§ **Work to do**:
Render the part of the material that opens with the line containing "9 h 25 min?" and runs to the end of the material as a JSON list of strings. Use one string per line and leave out blank lines.

## begin

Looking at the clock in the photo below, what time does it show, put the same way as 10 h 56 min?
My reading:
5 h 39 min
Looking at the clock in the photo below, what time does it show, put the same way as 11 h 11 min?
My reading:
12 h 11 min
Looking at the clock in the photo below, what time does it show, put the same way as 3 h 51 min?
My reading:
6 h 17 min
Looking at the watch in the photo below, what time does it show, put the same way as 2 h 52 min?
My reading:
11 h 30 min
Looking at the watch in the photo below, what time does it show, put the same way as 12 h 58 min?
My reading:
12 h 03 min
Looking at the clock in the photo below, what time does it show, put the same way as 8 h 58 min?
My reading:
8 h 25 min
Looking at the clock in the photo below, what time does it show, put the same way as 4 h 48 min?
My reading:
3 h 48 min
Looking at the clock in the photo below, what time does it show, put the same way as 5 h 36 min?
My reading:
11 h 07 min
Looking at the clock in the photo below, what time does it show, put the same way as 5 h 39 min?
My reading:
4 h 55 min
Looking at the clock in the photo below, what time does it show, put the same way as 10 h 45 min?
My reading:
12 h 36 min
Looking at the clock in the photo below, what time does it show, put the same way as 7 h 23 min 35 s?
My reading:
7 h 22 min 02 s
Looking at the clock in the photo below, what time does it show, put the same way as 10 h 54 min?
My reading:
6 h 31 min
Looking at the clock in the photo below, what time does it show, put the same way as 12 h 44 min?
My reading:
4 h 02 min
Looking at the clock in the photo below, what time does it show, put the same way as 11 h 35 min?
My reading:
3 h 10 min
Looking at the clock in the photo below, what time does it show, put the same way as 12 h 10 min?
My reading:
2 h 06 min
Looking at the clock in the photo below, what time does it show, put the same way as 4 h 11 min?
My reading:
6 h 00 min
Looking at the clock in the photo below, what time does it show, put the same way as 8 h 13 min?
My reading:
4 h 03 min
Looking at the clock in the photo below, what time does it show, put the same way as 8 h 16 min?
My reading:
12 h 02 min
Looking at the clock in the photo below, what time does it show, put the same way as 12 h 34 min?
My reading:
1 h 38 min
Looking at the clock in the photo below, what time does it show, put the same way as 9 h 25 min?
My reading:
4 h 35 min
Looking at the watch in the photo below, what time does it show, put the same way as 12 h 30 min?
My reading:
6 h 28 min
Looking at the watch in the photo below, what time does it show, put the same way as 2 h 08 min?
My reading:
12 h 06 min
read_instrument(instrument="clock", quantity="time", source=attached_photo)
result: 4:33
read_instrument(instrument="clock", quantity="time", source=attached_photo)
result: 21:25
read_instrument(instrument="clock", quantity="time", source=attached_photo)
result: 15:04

## end

§ **Correct output**:
[
  "Looking at the clock in the photo below, what time does it show, put the same way as 9 h 25 min?",
  "My reading:",
  "4 h 35 min",
  "Looking at the watch in the photo below, what time does it show, put the same way as 12 h 30 min?",
  "My reading:",
  "6 h 28 min",
  "Looking at the watch in the photo below, what time does it show, put the same way as 2 h 08 min?",
  "My reading:",
  "12 h 06 min",
  "read_instrument(instrument=\"clock\", quantity=\"time\", source=attached_photo)",
  "result: 4:33",
  "read_instrument(instrument=\"clock\", quantity=\"time\", source=attached_photo)",
  "result: 21:25",
  "read_instrument(instrument=\"clock\", quantity=\"time\", source=attached_photo)",
  "result: 15:04"
]